General comments on the film: If you've never seen this movie, just take about 20 seconds to imagine what it's like. Got it? You're exactly right. Not a single element of Apollo 13 surprises you--not the casting, not the plot, not the dialogue, not the cinematography, definitely not the music.... 

That's not to say it's a bad film. It does a solid job of telling a can't-miss dramatic true story. But if you share my low tolerance for unrelenting earnestness, the pure twinkling Hanksianism of the movie wears on you pretty quickly. So does the sledgehammer foreshadowing, as people harp on the unluckiness of the mission number, small children ask their astronaut fathers if another disaster could happen, and astronauts' wives drop their wedding rings down shower drains. All of this pushes it into the territory of fiveshadowing, which seems a touch unnecessary when we all know what's coming before the movie even starts.

But Ron Howard has never been the kind of director who lets an emotional button go unpushed. The swelling score might as well include choirs of thousands singing, "This is inspirational" over and over. And what could be more essential to the story than the mission commander's elderly mother defiantly asserting that her son could land a flying washing machine safely? Similarly, Howard never lets you forget for a second that it's 1970, even though it's unlikely that you would. We're given multiple "But mom, I want to be a hippie!" scenes, and there always seems to be a radio on in the background playing a seminal song of the time.   

On the plus side, Clint Howard is always a welcome inclusion, and it is a darn good story about people fighting against the slings and arrows of a world seemingly governed by Murphy's Law.      

1 comment:

  1. The Apollo 13 accident occured during my senior year in high school and it was a really big deal back then.
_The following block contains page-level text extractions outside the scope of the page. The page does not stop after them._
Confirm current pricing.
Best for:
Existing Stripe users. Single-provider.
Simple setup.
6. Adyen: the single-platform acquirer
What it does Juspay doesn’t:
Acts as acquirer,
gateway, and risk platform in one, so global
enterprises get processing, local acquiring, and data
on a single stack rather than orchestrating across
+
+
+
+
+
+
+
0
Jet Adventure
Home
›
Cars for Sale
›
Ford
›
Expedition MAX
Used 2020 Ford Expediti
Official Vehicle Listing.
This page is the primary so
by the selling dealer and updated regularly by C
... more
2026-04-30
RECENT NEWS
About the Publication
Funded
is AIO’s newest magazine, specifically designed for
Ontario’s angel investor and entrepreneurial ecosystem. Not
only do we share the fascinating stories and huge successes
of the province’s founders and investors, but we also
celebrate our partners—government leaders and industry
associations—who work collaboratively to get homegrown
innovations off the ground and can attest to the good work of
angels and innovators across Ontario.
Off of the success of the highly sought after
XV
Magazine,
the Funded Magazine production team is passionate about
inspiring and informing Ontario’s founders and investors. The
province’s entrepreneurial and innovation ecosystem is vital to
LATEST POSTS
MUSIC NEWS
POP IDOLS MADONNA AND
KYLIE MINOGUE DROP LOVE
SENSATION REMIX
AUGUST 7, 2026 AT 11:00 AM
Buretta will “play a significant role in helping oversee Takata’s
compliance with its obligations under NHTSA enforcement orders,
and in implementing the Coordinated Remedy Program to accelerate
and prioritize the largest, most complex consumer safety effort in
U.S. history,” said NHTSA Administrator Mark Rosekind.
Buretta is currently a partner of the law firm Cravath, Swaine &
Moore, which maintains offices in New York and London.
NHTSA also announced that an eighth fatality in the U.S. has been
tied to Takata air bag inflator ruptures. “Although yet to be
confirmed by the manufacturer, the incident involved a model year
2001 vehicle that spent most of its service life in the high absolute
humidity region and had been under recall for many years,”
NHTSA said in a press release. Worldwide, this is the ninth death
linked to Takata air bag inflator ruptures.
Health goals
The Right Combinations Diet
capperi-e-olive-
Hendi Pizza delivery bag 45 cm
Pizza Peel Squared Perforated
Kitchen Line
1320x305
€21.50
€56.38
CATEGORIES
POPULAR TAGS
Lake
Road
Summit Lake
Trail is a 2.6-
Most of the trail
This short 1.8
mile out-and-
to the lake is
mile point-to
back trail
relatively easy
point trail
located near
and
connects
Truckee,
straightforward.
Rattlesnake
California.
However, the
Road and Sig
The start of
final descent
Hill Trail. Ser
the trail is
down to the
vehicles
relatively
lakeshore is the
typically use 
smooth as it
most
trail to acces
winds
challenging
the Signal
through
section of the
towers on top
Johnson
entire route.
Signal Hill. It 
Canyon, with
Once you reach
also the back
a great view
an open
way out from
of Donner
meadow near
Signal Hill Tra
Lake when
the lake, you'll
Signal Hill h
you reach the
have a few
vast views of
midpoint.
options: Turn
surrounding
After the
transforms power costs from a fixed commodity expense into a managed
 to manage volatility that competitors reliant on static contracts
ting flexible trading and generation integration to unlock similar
So for me the film was a really nice reminder of the heyday of American technological advances. Ron Howard did a fine job in conveying the feeling and mood of the families and the nation at that time, no matter how dated and hokey it seems now. The pacing and cinematography were spot on and the only fault I would have is the propagation of the famous tagline which is always misquoted. The actual words spoken by Swigert were "Houston, we've had a problem." But that doesn't work as well in everyday movie reference usage, does it?